Biz de soruyoruz kendimize, ben hiç sevdim mi?
Sevgilim güzel miydi? O da beni seviyor muydu? Belki de sevmiyordu... Ona
yazdığımız mektuplar, şiirler, yazılar gelir aklımıza; kurduğumuz cümlelerle.
Sorarız ama bir önceki cümlemizde de dediğimiz gibi aklımıza gelenler “O”na
söylediklerimizdir. O'dur çünkü sevgili. Tektir. Kalbimiz gibi, vücudumuz gibi,
ruhumuz gibi tektir sevgili ve biz sadece bir kişiye kalbimizi veririz. Bu da
bir ömür sürer.
Hikayeyle uzun uzadıya uğraşmanın bir anlamı
yok. Sabahattin Ali'nin o mükemmel kalitesinden doğup gelişen bir aşk kitabesi.

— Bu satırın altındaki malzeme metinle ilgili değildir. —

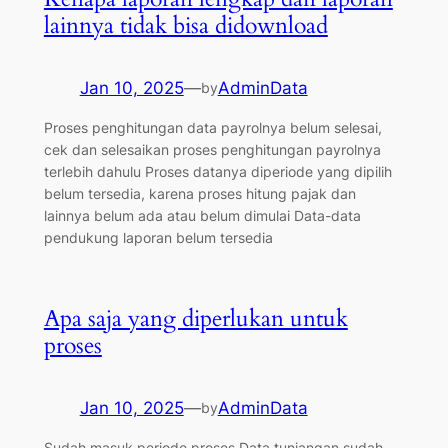
lainnya tidak bisa didownload
Jan 10, 2025
—
AdminData
by
Proses penghitungan data payrolnya belum selesai,
cek dan selesaikan proses penghitungan payrolnya
terlebih dahulu Proses datanya diperiode yang dipilih
belum tersedia, karena proses hitung pajak dan
lainnya belum ada atau belum dimulai Data-data
pendukung laporan belum tersedia
Apa saja yang diperlukan untuk
proses
Jan 10, 2025
—
AdminData
by
Sudah masuk periode proses Data tunjangan sudah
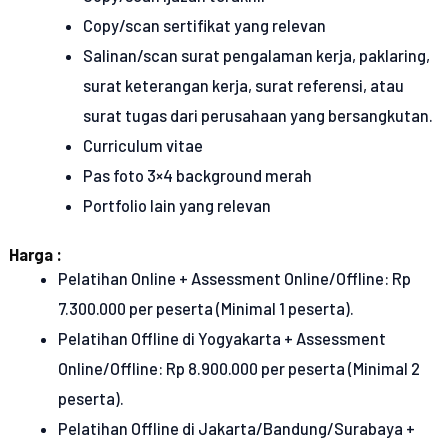
Copy/scan sertifikat yang relevan
Salinan/scan surat pengalaman kerja, paklaring,
surat keterangan kerja, surat referensi, atau
surat tugas dari perusahaan yang bersangkutan.
Curriculum vitae
Pas foto 3×4 background merah
Portfolio lain yang relevan
Harga :
Pelatihan Online + Assessment Online/Offline: Rp
7.300.000 per peserta (Minimal 1 peserta).
Pelatihan Offline di Yogyakarta + Assessment
Online/Offline: Rp 8.900.000 per peserta (Minimal 2
peserta).
Pelatihan Offline di Jakarta/Bandung/Surabaya +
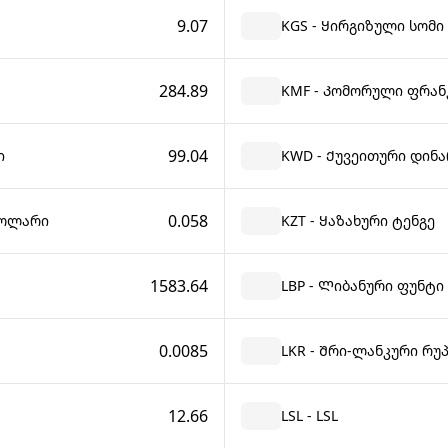
9.07
KGS - Ყირგიზული სომი
284.89
KMF - Კომორული ფრან
99.04
ი
KWD - Ქუვეითური დინა
0.058
დოლარი
KZT - Ყაზახური ტენგე
1583.64
LBP - Ლიბანური ფუნტი
0.0085
LKR - Შრი-ლანკური რუ
12.66
LSL - LSL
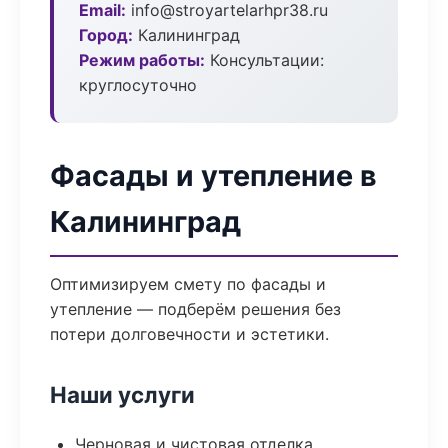
Email:
info@stroyartelarhpr38.ru
Город:
Калининград
Режим работы:
Консультации:
круглосуточно
Фасады и утепление в
Калининград
Оптимизируем смету по фасады и
утепление — подберём решения без
потери долговечности и эстетики.
Наши услуги
Черновая и чистовая отделка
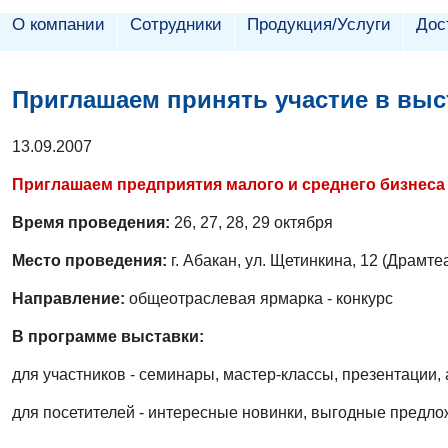
О компании
Сотрудники
Продукция/Услуги
Дос
Приглашаем принять участие в выс
13.09.2007
Приглашаем предприятия малого и среднего бизнеса
Время проведения:
26, 27, 28, 29 октября
Место проведения:
г. Абакан, ул. Щетинкина, 12 (Драмте
Направление:
общеотраслевая ярмарка - конкурс
В программе выставки:
для участников - семинары, мастер-классы, презентации
для посетителей - интересные новинки, выгодные предло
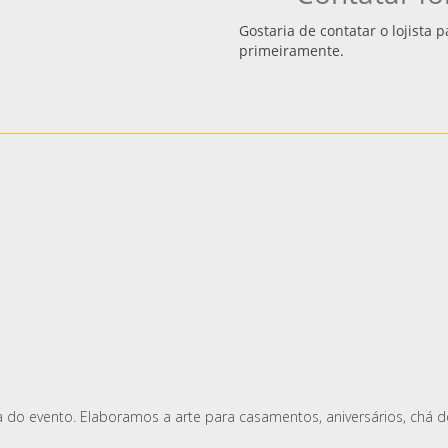
Gostaria de contatar o lojista
primeiramente.
do evento. Elaboramos a arte para casamentos, aniversários, chá d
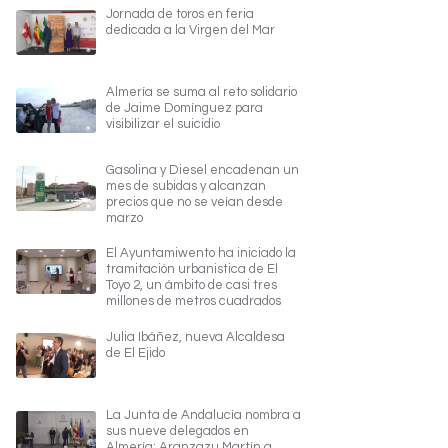
Jornada de toros en feria
dedicada a la Virgen del Mar
Almería se suma al reto solidario
de Jaime Domínguez para
visibilizar el suicidio
Gasolina y Diesel encadenan un
mes de subidas y alcanzan
precios que no se veían desde
marzo
El Ayuntamiwento ha iniciado la
tramitación urbanistica de El
Toyo 2, un ámbito de casi tres
millones de metros cuadrados
Julia Ibáñez, nueva Alcaldesa
de El Ejido
La Junta de Andalucía nombra a
sus nueve delegados en
Almería; Aranzazu Martín a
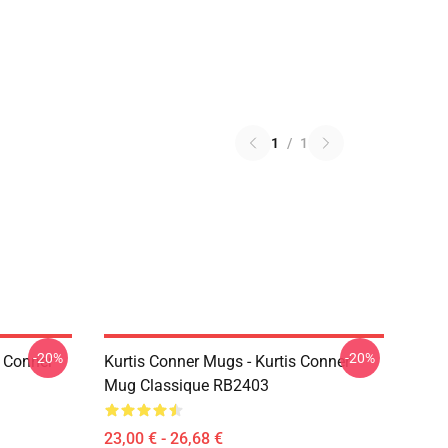
1
/
1
-20%
-20%
s Conner
Kurtis Conner Mugs - Kurtis Conner
Mug Classique RB2403
23,00 € - 26,68 €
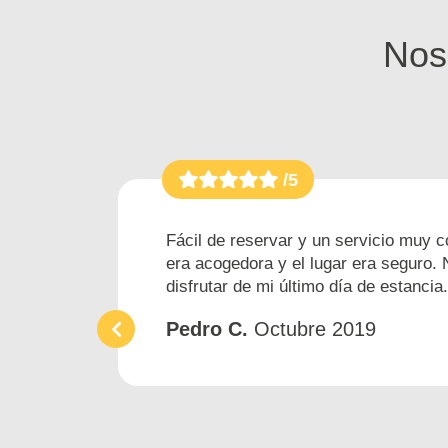
Nos
/5
Fácil de reservar y un servicio muy c
era acogedora y el lugar era seguro. 
disfrutar de mi último día de estancia
Pedro C.
Octubre 2019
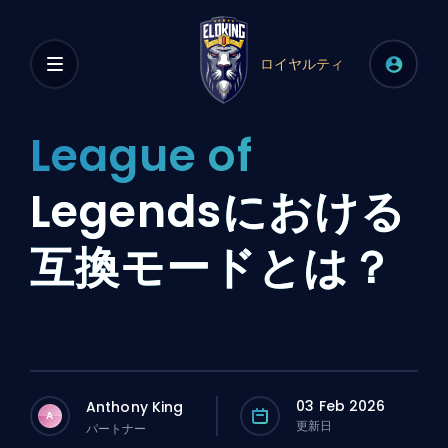
ロイヤルティ
League of
Legendsにおける
互換モードとは？
03 Feb 2026
Anthony King
A
更新日
パートナー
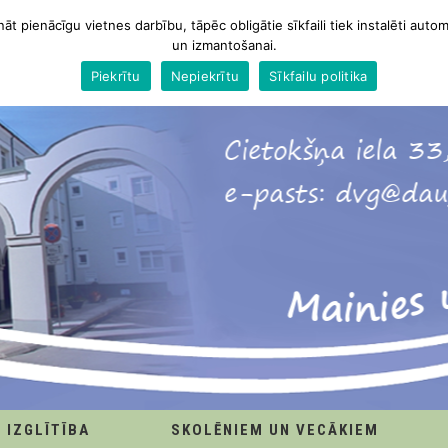
nāt pienācīgu vietnes darbību, tāpēc obligātie sīkfaili tiek instalēti autom
un izmantošanai.
Piekrītu
Nepiekrītu
Sīkfailu politika
IZGLĪTĪBA
SKOLĒNIEM UN VECĀKIEM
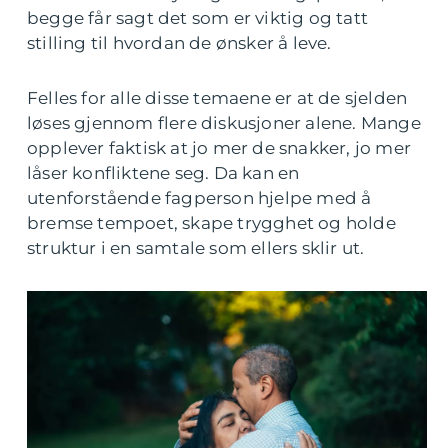
begge får sagt det som er viktig og tatt
stilling til hvordan de ønsker å leve.
Felles for alle disse temaene er at de sjelden
løses gjennom flere diskusjoner alene. Mange
opplever faktisk at jo mer de snakker, jo mer
låser konfliktene seg. Da kan en
utenforstående fagperson hjelpe med å
bremse tempoet, skape trygghet og holde
struktur i en samtale som ellers sklir ut.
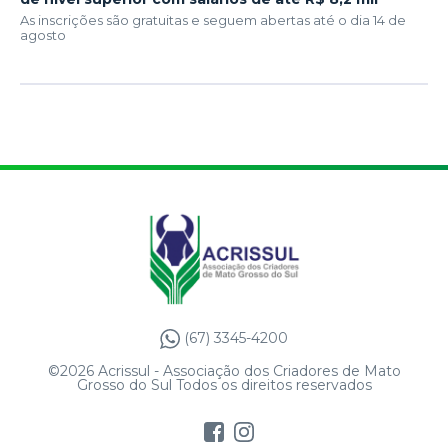
As inscrições são gratuitas e seguem abertas até o dia 14 de
agosto
(67) 3345-4200
©2026 Acrissul - Associação dos Criadores de Mato
Grosso do Sul Todos os direitos reservados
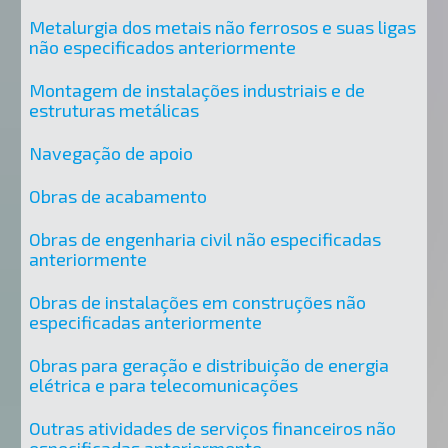
Metalurgia dos metais não ferrosos e suas ligas
não especificados anteriormente
Montagem de instalações industriais e de
estruturas metálicas
Navegação de apoio
Obras de acabamento
Obras de engenharia civil não especificadas
anteriormente
Obras de instalações em construções não
especificadas anteriormente
Obras para geração e distribuição de energia
elétrica e para telecomunicações
Outras atividades de serviços financeiros não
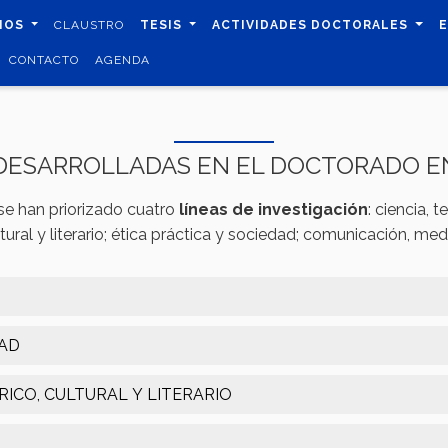
DIOS
CLAUSTRO
TESIS
ACTIVIDADES DOCTORALES
CONTACTO
AGENDA
 DESARROLLADAS EN EL DOCTORADO 
e han priorizado cuatro
líneas de investigación
: ciencia, 
ltural y literario; ética práctica y sociedad; comunicación, med
DAD
RICO, CULTURAL Y LITERARIO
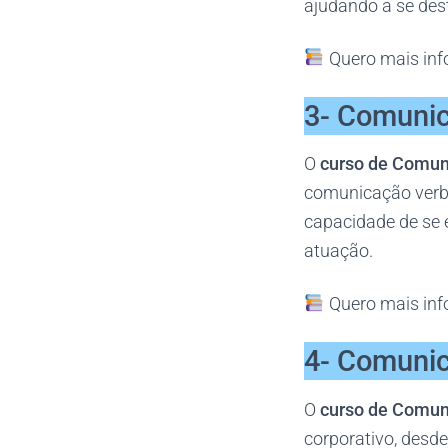
ajudando a se dest
Quero mais in
3- Comunic
O
curso de Comun
comunicação verbal
capacidade de se 
atuação.
Quero mais inf
4- Comunic
O
curso de Comun
corporativo, desde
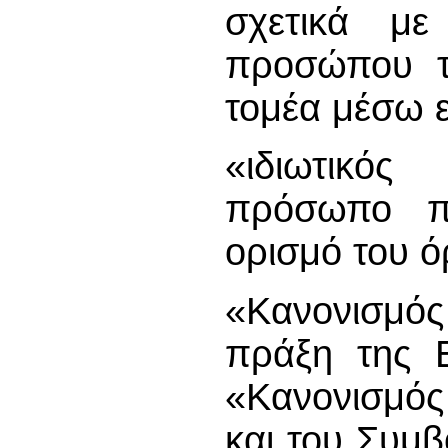
σχετικά με
προσώπου το
τομέα μέσω 
«ιδιωτικός
πρόσωπο πο
ορισμό του ό
«Κανονισμός
πράξη της 
«Κανονισμός
και του Συμβ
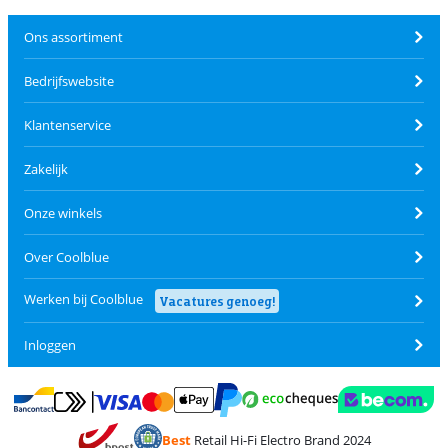
Ons assortiment
Bedrijfswebsite
Klantenservice
Zakelijk
Onze winkels
Over Coolblue
Werken bij Coolblue
Vacatures genoeg!
Inloggen
Betalen met MasterCard en Visa via ClickToPay
Betalen met Ecocheques
Betalen met Bancontact
Betalen met ApplePay
Webshop Trustmar
Betalen met PayPal
Best
Retail Hi-Fi Electro Brand 2024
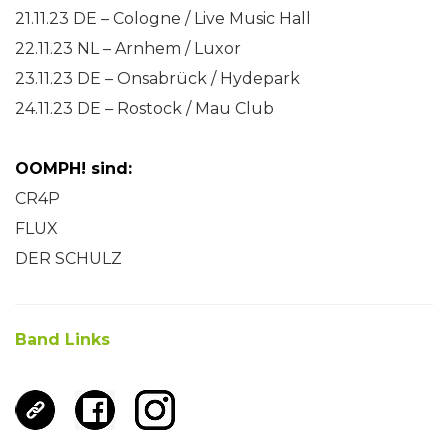
21.11.23 DE – Cologne / Live Music Hall
22.11.23 NL – Arnhem / Luxor
23.11.23 DE – Onsabrück / Hydepark
24.11.23 DE – Rostock / Mau Club
OOMPH! sind:
CR4P
FLUX
DER SCHULZ
Band Links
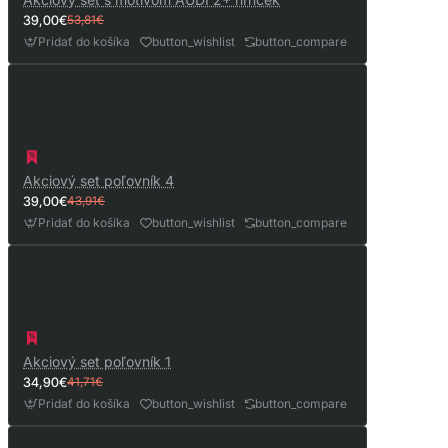
39,00€
53,81€
Pridať do košíka
button_wishlist
button_compare
Akciový set poľovník 4
39,00€
43,91€
Pridať do košíka
button_wishlist
button_compare
Akciový set poľovník 1
34,90€
41,71€
Pridať do košíka
button_wishlist
button_compare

Edebi olarak son bir cümle söylemek gerekirse Kuyucaklı Yusuf ve Kürk Mantolu
Madonna'sından sonra başı çekecek bir hikâye.
Hikâyenin özü belli. Ve her şey son paragrafta
gizli. Gözyaşlarının, şiirlerin, sözlerin, cümlelerin anlatamadığı hiçbir aşkı;
aşık olduğunuz kadar yanan yüreğinizin ateşini karşıdakine hissettiremediğiniz
bir aşkı, ya bir hareketiniz anlatır kolayca ya da hisseden bilir diyerek
susarsınız.
Günümüzde böyle bir aşkın varlığından ziyade
“aşk var mı?” sorusunu soruyor insanlar. Sanki aşk tedavülden kalkmış veya son
kullanma tarihi geçmiş bir şeymiş gibi. Aşk, önceden de vardı. Günümüzde de var
ve var olmaya da devam edecek.
Ancak günümüzde var olan aşk, dışarıdaki
insanların “ben aşığım” cümlesini kurdukları kadar basit bir terim olduğu kadar
daha yazı yazmayı yeni öğrenen ilkokullu çocukların, koridorlarda uzun eşek
oynayan liselilerin ağzında sakız olan bir karmaşa. Ve maalesef ki bir şairin
şiirinde bahsettiği gibi sol yanda değil yatakta taşınan bir leke günümüzde
aşk... Tabi bu söylediklerimiz de öznel birer düşünceden ibaret. Bir
arkadaşımızın, bir dostumuzun bile samimiyetini bilemezken bile yolda yürürken
bile karşılaştığımız yüzlerce insanın içindeki duyguları bilemediğimiz kadar
yaşamları hakkında da bir fikrimiz olmayabilir.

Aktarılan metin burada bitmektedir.